Daniel vel Treetop liil (EM) / 2009-04-12 19:47:58 /
starosta ma takie uprawnienia by nadac numery.
trza pisac,chodzic,najlepiej byc czlonkiem klubu o danym profilu.
mozna rejestrowac wszystko w granicach rozsadku.
bylo na forum.
pozdrowienia.
3ndriu - zamiast używania możliwości złomowiskowej istnieje inny sposób przejęcia własności.
Zgłasza się po prostu w sądzie wniosek o tym, że jest się właścicielem rzeczy w dobrej wierze. Po 3 latach jeśli nikt nie zgłosi roszczeń auto staje się Twoją własnością.
http://www.capri.pl/car/377
Tutaj był podobny przypadek - tj. niemożność ustalenia czy udokumentowania poprzedniego właściciela - ale droga przez mękę ogólnie :-/
MikeB4 / 2009-04-13 01:24:36 /
no tak niedoczytałem, że "znaleziony" :)
Daniel vel Treetop liil (EM) / 2009-04-13 10:13:09 /
To że można odzyskać takie auto przez składanie wniosku do sądu to wiem. Tyle że trwa to 3 lata. Masa czasu. A ja szukam szybszego sposobu. Posiadam numery rejestracyjne - i to na tyle.

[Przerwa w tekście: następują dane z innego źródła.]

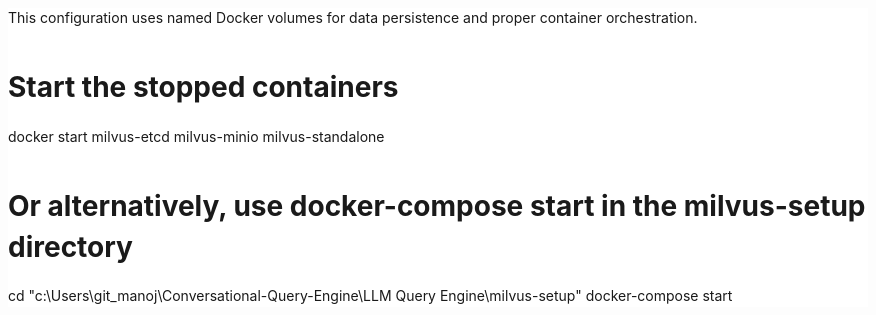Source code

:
 ```yaml
```

This configuration uses named Docker volumes for data persistence and proper container orchestration.




# Start the stopped containers
docker start milvus-etcd milvus-minio milvus-standalone

# Or alternatively, use docker-compose start in the milvus-setup directory
cd "c:\Users\git_manoj\Conversational-Query-Engine\LLM Query Engine\milvus-setup"
docker-compose start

Jestem z Łodzi gdzie niestety są panie z okienka.
3ndriu / 2009-04-13 19:19:03 /
Pilne.....Proszę o pomoc.
Problem wygląda tak...właśnie kupuje Capri od pewnego gościa XX...i zauważyłem że ma w dowodzie zapisaną pojemność 1699....i do takiej pojemności wyliczone OC w samopomocy-zaznaczam,rok ostatniego ubezpieczenia 2003.Ale koleś pokazał mi też blankiecik poprzedniego właściciela tegoż Capri,który ten sam samochód ubezpieczał na pojemność 1600(to był rok 2003 nie wiem jak wtedy było z rejestrowaniem samochodów z inną pojemnością....to Capri fabrycznie wyszło z silnikiem 1600 ...a w momencie rejestracji miało silnik 2.0).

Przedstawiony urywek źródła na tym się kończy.